### HOW TO COMPLETE THIS TASK
Every entry must be transcribed exactly as written.

[Stored items]
==========
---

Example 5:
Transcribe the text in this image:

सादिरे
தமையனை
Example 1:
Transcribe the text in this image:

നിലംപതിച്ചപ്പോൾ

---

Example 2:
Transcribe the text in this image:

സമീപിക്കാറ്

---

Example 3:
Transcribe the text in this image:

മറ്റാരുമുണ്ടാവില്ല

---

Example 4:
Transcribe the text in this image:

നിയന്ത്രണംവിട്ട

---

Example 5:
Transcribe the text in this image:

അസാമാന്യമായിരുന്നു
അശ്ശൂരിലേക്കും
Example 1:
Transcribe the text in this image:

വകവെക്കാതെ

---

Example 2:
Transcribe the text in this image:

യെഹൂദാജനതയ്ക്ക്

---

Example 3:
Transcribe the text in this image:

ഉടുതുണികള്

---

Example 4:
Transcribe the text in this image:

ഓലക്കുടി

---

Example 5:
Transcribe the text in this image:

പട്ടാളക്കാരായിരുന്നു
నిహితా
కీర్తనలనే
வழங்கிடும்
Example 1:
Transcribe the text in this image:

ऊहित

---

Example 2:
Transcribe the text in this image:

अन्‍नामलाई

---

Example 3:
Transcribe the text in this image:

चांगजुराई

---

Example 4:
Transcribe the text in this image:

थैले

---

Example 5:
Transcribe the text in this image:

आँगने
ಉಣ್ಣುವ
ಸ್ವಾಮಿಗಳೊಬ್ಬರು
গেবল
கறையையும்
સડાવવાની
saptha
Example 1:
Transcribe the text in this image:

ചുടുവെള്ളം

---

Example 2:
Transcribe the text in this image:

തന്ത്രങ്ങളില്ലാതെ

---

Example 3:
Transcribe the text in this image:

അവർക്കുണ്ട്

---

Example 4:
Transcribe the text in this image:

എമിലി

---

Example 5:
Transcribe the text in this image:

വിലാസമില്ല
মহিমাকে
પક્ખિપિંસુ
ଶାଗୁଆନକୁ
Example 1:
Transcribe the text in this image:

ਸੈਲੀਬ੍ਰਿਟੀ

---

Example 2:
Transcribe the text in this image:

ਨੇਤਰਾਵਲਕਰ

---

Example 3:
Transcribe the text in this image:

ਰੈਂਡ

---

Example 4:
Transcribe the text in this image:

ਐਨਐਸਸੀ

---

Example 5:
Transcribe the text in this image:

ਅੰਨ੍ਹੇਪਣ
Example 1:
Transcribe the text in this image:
==========
### EXERCISE RESULT
---

Example 5:
Transcribe the text in this image:

सादिरे
தமையனை
Example 1:
Transcribe the text in this image:

നിലംപതിച്ചപ്പോൾ

---

Example 2:
Transcribe the text in this image:

സമീപിക്കാറ്

---

Example 3:
Transcribe the text in this image:

മറ്റാരുമുണ്ടാവില്ല

---

Example 4:
Transcribe the text in this image:

നിയന്ത്രണംവിട്ട

---

Example 5:
Transcribe the text in this image:

അസാമാന്യമായിരുന്നു
അശ്ശൂരിലേക്കും
Example 1:
Transcribe the text in this image:

വകവെക്കാതെ

---

Example 2:
Transcribe the text in this image:

യെഹൂദാജനതയ്ക്ക്

---

Example 3:
Transcribe the text in this image:

ഉടുതുണികള്

---

Example 4:
Transcribe the text in this image:

ഓലക്കുടി

---

Example 5:
Transcribe the text in this image:

പട്ടാളക്കാരായിരുന്നു
నిహితా
కీర్తనలనే
வழங்கிடும்
Example 1:
Transcribe the text in this image:

ऊहित

---

Example 2:
Transcribe the text in this image:

अन्‍नामलाई

---

Example 3:
Transcribe the text in this image:

चांगजुराई

---

Example 4:
Transcribe the text in this image:

थैले

---

Example 5:
Transcribe the text in this image:

आँगने
ಉಣ್ಣುವ
ಸ್ವಾಮಿಗಳೊಬ್ಬರು
গেবল
கறையையும்
સડાવવાની
saptha
Example 1:
Transcribe the text in this image:

ചുടുവെള്ളം

---

Example 2:
Transcribe the text in this image:

തന്ത്രങ്ങളില്ലാതെ

---

Example 3:
Transcribe the text in this image:

അവർക്കുണ്ട്

---

Example 4:
Transcribe the text in this image:

എമിലി

---

Example 5:
Transcribe the text in this image:

വിലാസമില്ല
মহিমাকে
પક્ખિપિંસુ
ଶାଗୁଆନକୁ
Example 1:
Transcribe the text in this image:

ਸੈਲੀਬ੍ਰਿਟੀ

---

Example 2:
Transcribe the text in this image:

ਨੇਤਰਾਵਲਕਰ

---

Example 3:
Transcribe the text in this image:

ਰੈਂਡ

---

Example 4:
Transcribe the text in this image:

ਐਨਐਸਸੀ

---

Example 5:
Transcribe the text in this image:

ਅੰਨ੍ਹੇਪਣ
Example 1:
Transcribe the text in this image:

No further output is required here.